1. As surpresas sucedem-se em catadupa… quando acreditamos que finalmente ‘a tempestade vai amainar’ depois de tantas peripécias que originaram mais de uma dezena de saídas do Governo, ainda conseguimos ficar estupefactos com novos casos e a pensar quais serão os padrões e referências de certas pessoas.
Carla Alves deve ter batido o record da permanência mais curta no Governo de Portugal – 25 horas! O espantoso é que teve de ser o Presidente Marcelo a chamar a atenção para o facto da recém-nomeada não ter condições políticas para continuar num cargo governamental, por ter pelo menos uma conta bancária arrestada (em conjunto com o Marido). Como é possível que nem a Ministra da Agricultura nem António Costa percecionem que um episódio destes configura um impedimento ético para qualquer cargo governamental, insistindo numa guerra perdida? Sobretudo, como é possível que o Marido da própria visada, em entrevista pressurosa a assumir todas as culpas e a ilibar sua Mulher, não clarifique tudo para a opinião pública, nomeadamente sobre a origem dos dinheiros que o Ministério Público entende como inexplicados?
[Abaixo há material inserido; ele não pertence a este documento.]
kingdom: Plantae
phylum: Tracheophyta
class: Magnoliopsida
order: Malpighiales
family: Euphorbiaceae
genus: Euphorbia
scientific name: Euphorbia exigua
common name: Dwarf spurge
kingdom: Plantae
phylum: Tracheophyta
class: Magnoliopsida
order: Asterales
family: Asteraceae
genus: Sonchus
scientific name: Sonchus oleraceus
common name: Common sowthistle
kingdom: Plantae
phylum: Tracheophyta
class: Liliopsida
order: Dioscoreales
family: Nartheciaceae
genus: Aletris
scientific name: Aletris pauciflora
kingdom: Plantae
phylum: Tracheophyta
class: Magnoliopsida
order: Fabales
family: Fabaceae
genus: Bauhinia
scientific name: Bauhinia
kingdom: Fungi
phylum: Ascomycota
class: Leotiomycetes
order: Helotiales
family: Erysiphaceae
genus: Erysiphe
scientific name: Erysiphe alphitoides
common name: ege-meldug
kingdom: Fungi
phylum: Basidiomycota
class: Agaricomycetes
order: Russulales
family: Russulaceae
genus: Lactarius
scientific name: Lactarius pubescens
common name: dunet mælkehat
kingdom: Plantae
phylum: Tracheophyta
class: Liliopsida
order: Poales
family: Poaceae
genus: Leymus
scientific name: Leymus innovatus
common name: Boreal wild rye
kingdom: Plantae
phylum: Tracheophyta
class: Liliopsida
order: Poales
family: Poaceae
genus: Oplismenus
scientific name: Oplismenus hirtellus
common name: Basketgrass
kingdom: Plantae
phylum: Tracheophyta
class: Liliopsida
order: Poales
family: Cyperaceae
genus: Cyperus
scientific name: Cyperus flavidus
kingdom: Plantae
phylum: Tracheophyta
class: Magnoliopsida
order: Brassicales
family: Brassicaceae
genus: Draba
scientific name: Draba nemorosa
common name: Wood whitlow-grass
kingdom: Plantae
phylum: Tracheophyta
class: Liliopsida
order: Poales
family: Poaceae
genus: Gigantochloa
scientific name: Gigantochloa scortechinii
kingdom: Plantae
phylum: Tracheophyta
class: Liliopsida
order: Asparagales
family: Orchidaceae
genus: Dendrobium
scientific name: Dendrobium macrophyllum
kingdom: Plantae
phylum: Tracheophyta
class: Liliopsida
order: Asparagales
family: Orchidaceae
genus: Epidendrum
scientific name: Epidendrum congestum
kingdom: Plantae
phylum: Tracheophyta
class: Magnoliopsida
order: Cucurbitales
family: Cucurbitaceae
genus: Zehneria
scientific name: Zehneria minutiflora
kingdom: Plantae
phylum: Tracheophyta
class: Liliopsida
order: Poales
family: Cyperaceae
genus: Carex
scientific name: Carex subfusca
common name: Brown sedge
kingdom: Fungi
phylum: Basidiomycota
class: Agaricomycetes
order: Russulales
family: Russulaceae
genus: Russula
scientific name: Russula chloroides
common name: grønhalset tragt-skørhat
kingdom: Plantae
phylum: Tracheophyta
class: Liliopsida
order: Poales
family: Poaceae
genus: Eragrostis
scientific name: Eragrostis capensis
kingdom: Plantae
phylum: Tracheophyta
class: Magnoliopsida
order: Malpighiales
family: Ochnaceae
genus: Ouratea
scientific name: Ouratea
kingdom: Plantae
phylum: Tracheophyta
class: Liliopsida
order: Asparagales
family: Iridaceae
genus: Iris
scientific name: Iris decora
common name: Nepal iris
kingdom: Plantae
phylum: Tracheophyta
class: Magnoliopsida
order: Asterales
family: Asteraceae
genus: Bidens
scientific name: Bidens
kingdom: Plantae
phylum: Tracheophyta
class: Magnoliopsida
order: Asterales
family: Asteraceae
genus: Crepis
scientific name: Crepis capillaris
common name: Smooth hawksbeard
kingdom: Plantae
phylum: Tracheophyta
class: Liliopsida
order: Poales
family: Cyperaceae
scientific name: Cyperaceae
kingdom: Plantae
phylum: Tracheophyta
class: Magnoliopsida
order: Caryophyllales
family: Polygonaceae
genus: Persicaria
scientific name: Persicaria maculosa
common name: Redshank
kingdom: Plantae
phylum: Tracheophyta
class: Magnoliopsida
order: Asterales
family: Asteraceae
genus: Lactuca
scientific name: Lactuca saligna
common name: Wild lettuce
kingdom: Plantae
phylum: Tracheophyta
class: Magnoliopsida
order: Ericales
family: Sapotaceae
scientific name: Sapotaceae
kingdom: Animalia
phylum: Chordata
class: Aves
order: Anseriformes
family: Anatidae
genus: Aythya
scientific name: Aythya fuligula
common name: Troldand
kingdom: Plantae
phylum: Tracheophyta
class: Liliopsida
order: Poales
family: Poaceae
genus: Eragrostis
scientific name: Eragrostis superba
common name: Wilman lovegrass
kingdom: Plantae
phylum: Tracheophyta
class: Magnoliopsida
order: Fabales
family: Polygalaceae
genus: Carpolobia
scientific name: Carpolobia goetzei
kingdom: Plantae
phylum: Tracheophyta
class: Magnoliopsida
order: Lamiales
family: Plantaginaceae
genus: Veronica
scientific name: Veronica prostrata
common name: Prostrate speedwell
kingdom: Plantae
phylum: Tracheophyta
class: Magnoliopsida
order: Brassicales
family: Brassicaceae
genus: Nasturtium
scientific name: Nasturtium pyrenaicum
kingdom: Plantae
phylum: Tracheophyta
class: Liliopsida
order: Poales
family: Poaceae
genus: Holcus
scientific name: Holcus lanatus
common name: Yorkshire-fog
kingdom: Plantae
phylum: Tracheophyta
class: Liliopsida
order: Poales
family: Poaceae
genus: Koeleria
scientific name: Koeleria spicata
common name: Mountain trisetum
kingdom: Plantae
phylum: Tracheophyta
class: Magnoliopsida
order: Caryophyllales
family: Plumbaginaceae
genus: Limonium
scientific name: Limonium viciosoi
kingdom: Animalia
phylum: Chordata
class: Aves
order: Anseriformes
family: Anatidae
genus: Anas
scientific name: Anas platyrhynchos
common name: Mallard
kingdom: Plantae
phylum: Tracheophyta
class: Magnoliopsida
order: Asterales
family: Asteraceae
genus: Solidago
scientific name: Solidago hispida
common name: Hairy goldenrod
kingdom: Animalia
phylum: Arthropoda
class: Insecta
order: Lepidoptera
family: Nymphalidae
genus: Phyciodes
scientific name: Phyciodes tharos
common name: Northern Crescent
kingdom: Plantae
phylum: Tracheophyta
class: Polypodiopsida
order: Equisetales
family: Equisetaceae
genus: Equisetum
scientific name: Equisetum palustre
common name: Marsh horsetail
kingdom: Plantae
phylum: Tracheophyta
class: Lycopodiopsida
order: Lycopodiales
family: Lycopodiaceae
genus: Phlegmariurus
Nem a poeira ainda estava assente quando Costa se lembrou de escrever uma carta a Marcelo, segundo a qual propõe, ao que se lê e ouve, que as verificações de idoneidade dos candidatos a funções governativas apenas sejam efetuadas após os nomes serem propostos ao Presidente. Mas será que as responsabilidades agora estão invertidas? Como carta com carta se responde, Marcelo, que já tinha anunciado verbalmente a sua muito clara e óbvia oposição a ser corresponsável por tais nomeações, só teve de relembrar o que já tinha dito, deixando publicamente Costa em péssimos lençóis. Será que Costa está em ‘burn-out’? Será que os seus conselheiros não perceberam o ridículo e o descrédito em que caiu ao insistir nesta fórmula?
A última das notícias a deixar perplexa a opinião pública foi a ida de Rita Marques, após 16 de janeiro, para uma empresa do setor do turismo, apesar de ter de saber que tal transição para uma organização antes tutelada está proibida por uma lei que prevê um período de nojo de três anos. Punição? Inexiste, ou melhor, não pode voltar durante três anos a funções governativas ou ao Estado, coisa que certamente a deve preocupar imenso. Brilhante Dias e Alexandra Leitão foram lestos a condenar, mas ainda não ouvi ninguém dizer que há que rever a punição prevista, como, por exemplo, aplicar valores pecuniários que faça qualquer um pensar duas vezes antes de ousar prevaricar.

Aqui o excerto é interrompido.